The district court’s lengthy, 67-page opinion recounts the sordid history of the law’s 4:50 a.m. passage through the Legislature as well as repeated broken promises by the New York government that it would issue regulations to limit the law’s reach.
The bulk of the opinion is reserved for a tour de force review of major donor disclosure judicial precedents, which the court helpfully divides into two categories: “Cases Striking Down Disclosure Requirements as Facially Overbroad” and “Cases Upholding Disclosure Requirements.” So, the court refers to the Supreme Court’s language in McIntyre v. Ohio Elections Commission, 514 U.S. 334 (1995) that “[t]he simple interest in providing voters with additional relevant information does not justify” a government to force a speaker to make “disclosures she would otherwise omit” – but also discusses the narrowing construction imposed on the Lobbying Act when the Supreme Court upheld that law in United States v. Harriss, 347 U.S. 612 (1954).

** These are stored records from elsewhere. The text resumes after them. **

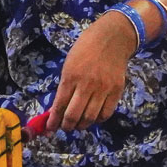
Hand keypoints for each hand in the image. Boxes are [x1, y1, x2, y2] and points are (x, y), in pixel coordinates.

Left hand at [43, 12, 137, 132]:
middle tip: (65, 127)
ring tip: (78, 124)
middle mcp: (86, 85)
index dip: (53, 120)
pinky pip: (106, 113)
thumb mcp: (69, 64)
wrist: (112, 38)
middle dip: (66, 126)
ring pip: (90, 117)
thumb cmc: (86, 48)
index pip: (59, 105)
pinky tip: (93, 116)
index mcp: (71, 76)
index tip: (50, 128)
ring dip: (82, 125)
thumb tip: (58, 107)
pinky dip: (98, 119)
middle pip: (74, 115)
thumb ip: (65, 86)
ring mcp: (103, 89)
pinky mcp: (116, 91)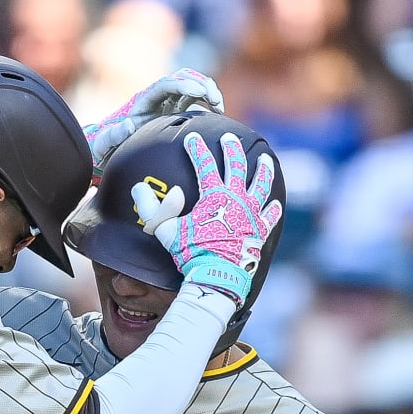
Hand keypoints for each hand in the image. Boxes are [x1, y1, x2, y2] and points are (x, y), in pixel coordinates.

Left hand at [83, 68, 223, 174]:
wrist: (109, 149)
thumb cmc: (107, 147)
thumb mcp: (106, 143)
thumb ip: (114, 135)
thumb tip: (128, 125)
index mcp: (142, 101)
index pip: (165, 85)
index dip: (182, 85)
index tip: (198, 93)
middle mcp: (156, 97)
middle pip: (182, 78)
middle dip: (200, 84)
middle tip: (214, 100)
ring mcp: (167, 102)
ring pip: (192, 84)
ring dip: (208, 90)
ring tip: (219, 107)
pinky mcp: (175, 109)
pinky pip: (195, 98)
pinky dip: (207, 101)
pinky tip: (218, 113)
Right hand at [132, 130, 282, 306]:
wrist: (216, 275)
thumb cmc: (190, 252)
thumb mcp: (164, 230)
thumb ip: (150, 208)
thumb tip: (138, 188)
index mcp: (214, 195)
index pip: (204, 164)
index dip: (197, 149)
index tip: (192, 138)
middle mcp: (236, 198)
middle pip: (236, 166)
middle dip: (231, 149)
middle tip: (229, 138)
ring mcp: (251, 213)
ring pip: (261, 184)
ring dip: (263, 169)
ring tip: (265, 158)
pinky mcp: (259, 230)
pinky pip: (269, 215)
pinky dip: (272, 208)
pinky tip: (274, 202)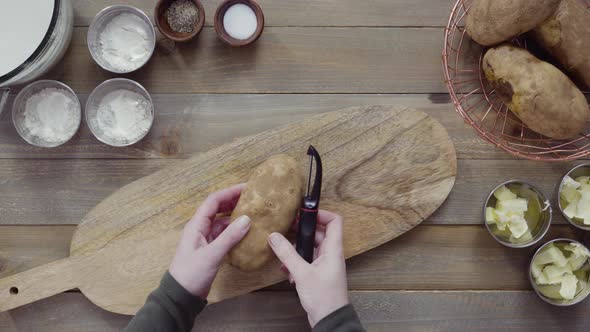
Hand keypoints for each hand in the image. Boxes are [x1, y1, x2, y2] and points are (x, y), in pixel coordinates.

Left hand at [169, 184, 250, 297]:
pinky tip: (247, 232)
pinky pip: (224, 234)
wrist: (182, 296)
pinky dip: (235, 231)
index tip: (247, 188)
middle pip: (218, 208)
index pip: (213, 201)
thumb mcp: (211, 255)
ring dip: (236, 216)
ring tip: (254, 212)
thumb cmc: (192, 273)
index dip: (229, 192)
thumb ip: (229, 237)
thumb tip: (247, 218)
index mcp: (196, 225)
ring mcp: (206, 239)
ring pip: (222, 222)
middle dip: (234, 201)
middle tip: (253, 198)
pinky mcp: (211, 249)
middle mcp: (201, 228)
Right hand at [268, 210, 348, 326]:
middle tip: (285, 228)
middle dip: (301, 231)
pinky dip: (296, 262)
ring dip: (296, 249)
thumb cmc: (323, 297)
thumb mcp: (302, 273)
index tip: (304, 213)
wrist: (329, 320)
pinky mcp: (318, 273)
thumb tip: (274, 236)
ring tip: (282, 251)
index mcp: (333, 249)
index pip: (334, 221)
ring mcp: (324, 264)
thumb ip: (287, 253)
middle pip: (318, 233)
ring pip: (310, 247)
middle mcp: (330, 254)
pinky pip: (306, 260)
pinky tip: (285, 270)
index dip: (321, 213)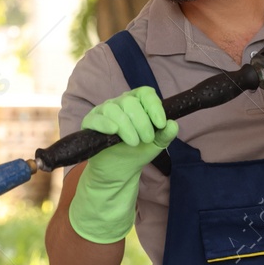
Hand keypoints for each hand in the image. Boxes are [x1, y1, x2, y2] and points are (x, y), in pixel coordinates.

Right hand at [68, 87, 177, 243]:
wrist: (119, 171)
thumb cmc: (137, 152)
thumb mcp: (156, 144)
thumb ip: (165, 134)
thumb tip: (173, 124)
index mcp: (137, 103)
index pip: (145, 93)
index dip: (154, 106)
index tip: (161, 124)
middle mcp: (119, 103)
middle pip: (130, 102)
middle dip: (142, 122)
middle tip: (147, 139)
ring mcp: (103, 112)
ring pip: (113, 109)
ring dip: (126, 127)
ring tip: (134, 143)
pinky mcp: (90, 123)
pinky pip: (95, 118)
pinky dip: (105, 124)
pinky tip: (113, 132)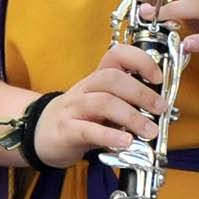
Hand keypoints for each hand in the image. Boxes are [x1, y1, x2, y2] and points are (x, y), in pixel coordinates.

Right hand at [32, 42, 167, 169]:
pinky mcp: (65, 131)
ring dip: (132, 116)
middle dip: (141, 92)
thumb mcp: (102, 106)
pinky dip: (110, 136)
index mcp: (96, 80)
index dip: (140, 61)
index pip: (116, 55)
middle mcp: (84, 90)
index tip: (157, 78)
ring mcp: (72, 109)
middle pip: (111, 78)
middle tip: (161, 109)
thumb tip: (161, 111)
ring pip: (102, 102)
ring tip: (149, 131)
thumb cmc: (78, 120)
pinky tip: (126, 142)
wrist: (38, 134)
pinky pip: (88, 130)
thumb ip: (127, 105)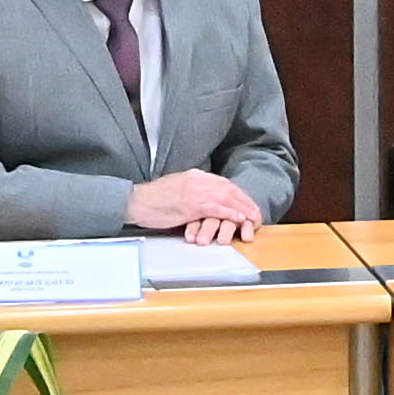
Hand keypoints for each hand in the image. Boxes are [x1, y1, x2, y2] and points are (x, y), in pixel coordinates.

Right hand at [124, 169, 264, 244]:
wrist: (136, 201)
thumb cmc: (153, 200)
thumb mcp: (177, 190)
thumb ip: (193, 192)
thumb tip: (205, 200)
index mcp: (195, 175)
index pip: (224, 183)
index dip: (239, 195)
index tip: (248, 204)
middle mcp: (198, 179)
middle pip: (230, 189)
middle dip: (246, 201)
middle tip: (256, 213)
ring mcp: (195, 191)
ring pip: (227, 197)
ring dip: (243, 208)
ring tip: (253, 218)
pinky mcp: (191, 204)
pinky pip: (216, 208)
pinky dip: (230, 213)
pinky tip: (239, 219)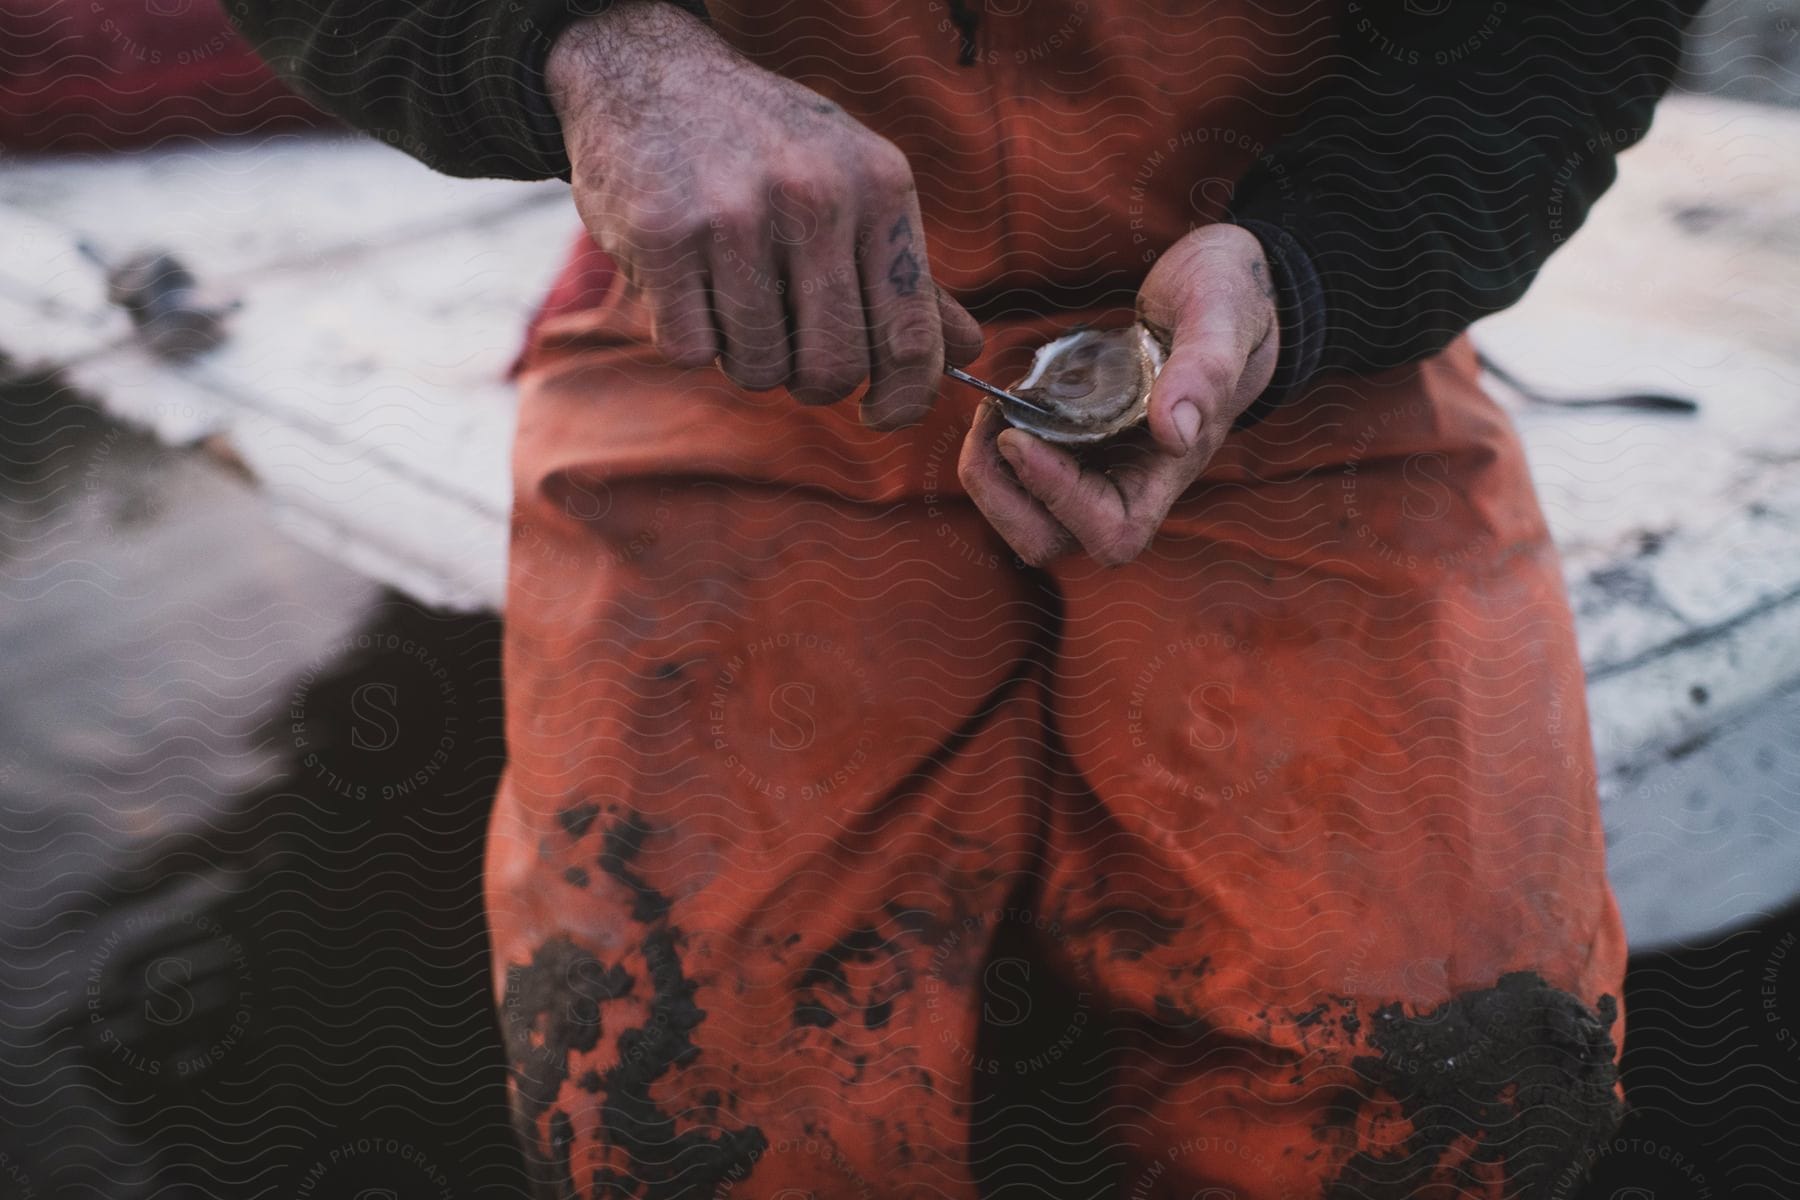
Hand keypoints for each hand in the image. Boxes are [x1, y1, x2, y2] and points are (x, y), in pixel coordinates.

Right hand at [546, 3, 981, 427]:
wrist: (650, 73)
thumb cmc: (767, 143)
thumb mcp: (854, 182)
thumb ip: (904, 272)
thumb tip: (967, 347)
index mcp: (879, 188)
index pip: (910, 336)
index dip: (903, 399)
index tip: (881, 414)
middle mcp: (816, 197)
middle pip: (833, 368)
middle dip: (812, 382)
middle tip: (792, 349)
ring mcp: (735, 215)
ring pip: (758, 367)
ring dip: (747, 356)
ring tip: (735, 298)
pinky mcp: (663, 235)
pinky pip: (691, 349)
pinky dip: (690, 336)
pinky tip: (688, 284)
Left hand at [957, 224, 1279, 566]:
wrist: (1217, 292)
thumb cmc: (1228, 304)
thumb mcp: (1223, 317)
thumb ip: (1205, 370)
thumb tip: (1175, 434)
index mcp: (1169, 473)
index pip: (1111, 532)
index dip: (1060, 500)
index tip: (1021, 436)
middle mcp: (1127, 485)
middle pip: (1049, 542)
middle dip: (1001, 495)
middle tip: (990, 422)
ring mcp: (1094, 471)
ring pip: (1023, 517)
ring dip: (987, 474)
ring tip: (989, 408)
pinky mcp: (1068, 450)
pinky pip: (1015, 480)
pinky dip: (991, 448)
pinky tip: (999, 400)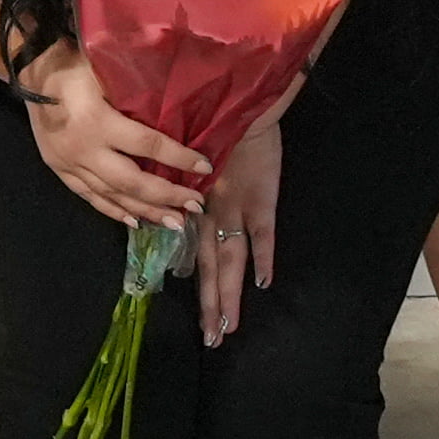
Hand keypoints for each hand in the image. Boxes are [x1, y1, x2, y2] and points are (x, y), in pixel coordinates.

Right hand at [13, 39, 213, 232]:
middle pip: (132, 182)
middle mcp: (84, 149)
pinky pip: (90, 197)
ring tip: (175, 222)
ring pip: (112, 196)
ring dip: (146, 211)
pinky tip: (135, 221)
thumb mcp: (107, 70)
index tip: (206, 167)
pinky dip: (113, 211)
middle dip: (167, 196)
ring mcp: (69, 164)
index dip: (179, 158)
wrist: (29, 68)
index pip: (148, 145)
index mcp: (98, 121)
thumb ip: (136, 92)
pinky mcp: (59, 169)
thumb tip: (179, 108)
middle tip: (195, 206)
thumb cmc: (74, 62)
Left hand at [191, 112, 288, 336]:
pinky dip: (264, 257)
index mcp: (193, 204)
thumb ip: (182, 184)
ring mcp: (237, 207)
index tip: (201, 316)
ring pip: (232, 259)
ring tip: (230, 327)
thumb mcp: (185, 158)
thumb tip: (173, 206)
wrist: (237, 99)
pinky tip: (264, 282)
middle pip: (212, 267)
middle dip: (213, 305)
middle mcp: (210, 212)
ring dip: (231, 295)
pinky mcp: (262, 196)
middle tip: (214, 339)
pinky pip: (263, 233)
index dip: (199, 287)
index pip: (195, 255)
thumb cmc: (206, 120)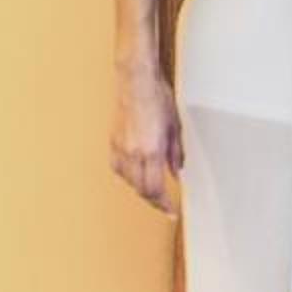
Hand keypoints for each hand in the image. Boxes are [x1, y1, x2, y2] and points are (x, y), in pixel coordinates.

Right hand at [112, 70, 184, 211]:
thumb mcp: (175, 127)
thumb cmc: (158, 98)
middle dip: (154, 201)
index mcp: (152, 150)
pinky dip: (127, 176)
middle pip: (141, 189)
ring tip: (152, 191)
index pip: (155, 189)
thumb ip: (176, 154)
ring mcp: (121, 147)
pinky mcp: (113, 141)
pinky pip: (117, 168)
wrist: (136, 81)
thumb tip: (177, 172)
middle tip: (164, 204)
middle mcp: (134, 152)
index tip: (171, 211)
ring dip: (140, 189)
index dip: (164, 204)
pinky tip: (134, 175)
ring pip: (128, 181)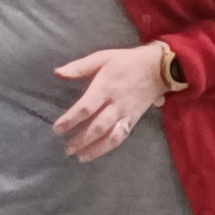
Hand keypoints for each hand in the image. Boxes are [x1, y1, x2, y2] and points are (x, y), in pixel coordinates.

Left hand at [51, 42, 173, 161]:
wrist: (157, 69)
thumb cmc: (125, 62)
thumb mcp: (101, 57)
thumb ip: (79, 67)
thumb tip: (57, 73)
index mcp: (105, 87)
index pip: (86, 108)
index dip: (70, 120)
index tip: (57, 129)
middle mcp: (116, 104)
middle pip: (97, 127)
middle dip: (81, 140)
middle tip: (67, 149)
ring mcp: (126, 114)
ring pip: (111, 137)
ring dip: (95, 149)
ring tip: (80, 157)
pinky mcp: (134, 120)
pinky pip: (121, 137)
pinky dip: (108, 147)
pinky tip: (97, 153)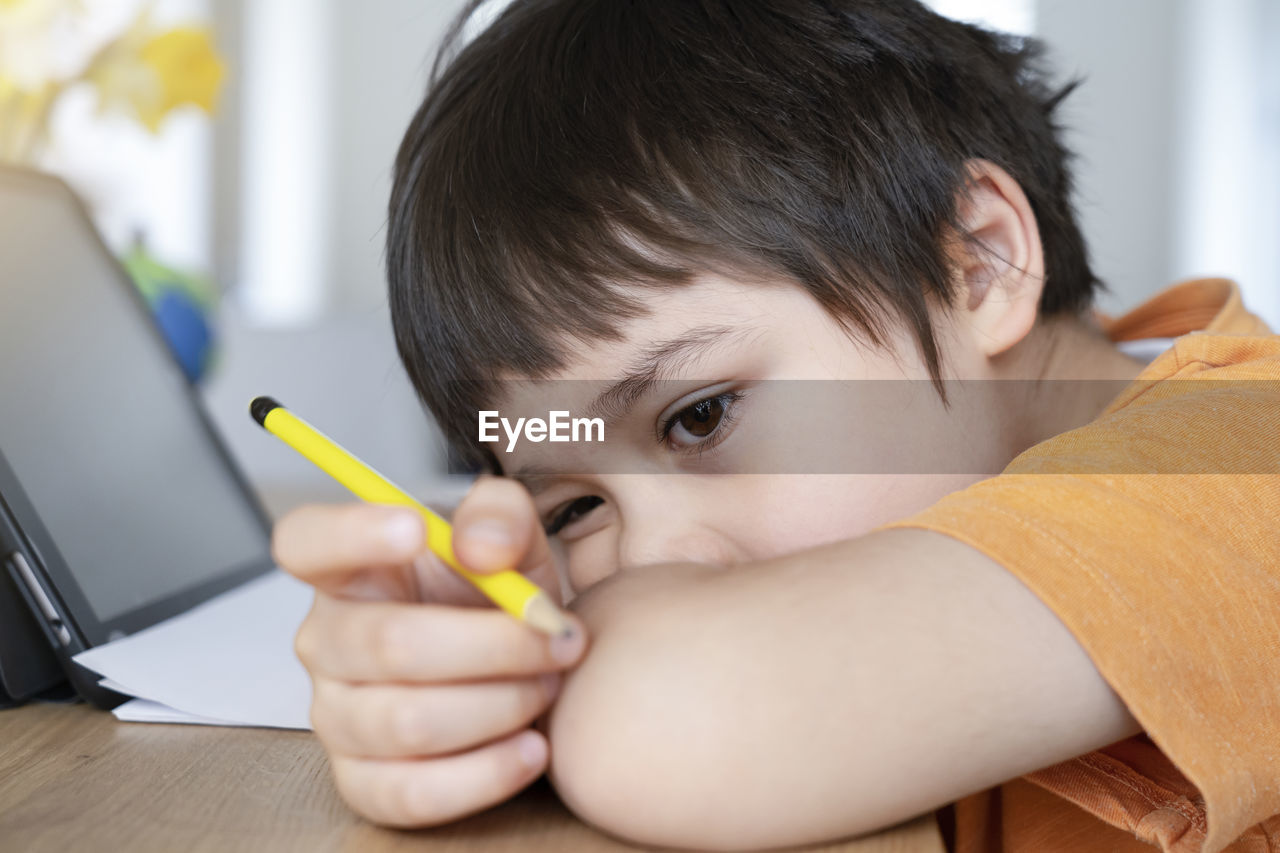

After this comprehensive review, the district court applied exacting scrutiny to both provisions of the law. Broadly speaking, exacting scrutiny puts the onus on the government defending a disclosure law to demonstrate that the law is properly tailored to further a sufficiently important governmental interest without sweeping up too much protected activity.
The court found that “Section 172-f sweeps far more broadly than any disclosure law that has survived judicial scrutiny. It is not confined to disclosure where the entity engages in express advocacy for a candidate or electioneering.” At the same time, the government’s rationale for the law – “revealing ‘the funders of issue advocacy’” was “an informational interest of such breadth” so as to be untenable; it would sweep up virtually all discussion of public issues. Accordingly, § 172-f flunked exacting scrutiny.
The court was equally unimpressed with the government’s arguments in defense of § 172-e, noting that Supreme Court precedents have only “required disclosure of those contributing to candidates, to campaigns supporting identified candidates, or to direct lobbying of legislators or their staffs. None have approached the tangential and indirect support of political advocacy” burdened by the law’s regulation of charities. Furthermore, the court determined that the government’s arguments for the law’s tailoring were a smokescreen – New York provided “no developed argument connecting” its rationales for the law with its all-encompassing reach.
First Amendment supporters should welcome this wholesale thrashing of New York’s effort to undermine the privacy of civil society groups and charitable organizations. Too often, those in favor of more disclosure pretend as if there is no legal downside to seeking an ever-expanding universe of information because “sunlight is the best disinfectant.” This has emboldened legislators to press for increasingly radical disclosure regimes, which ultimately would render much of the private aspect of civil society illegal.
Undoubtedly, New York will appeal, but for now at least, a federal court has finally said “enough is enough.”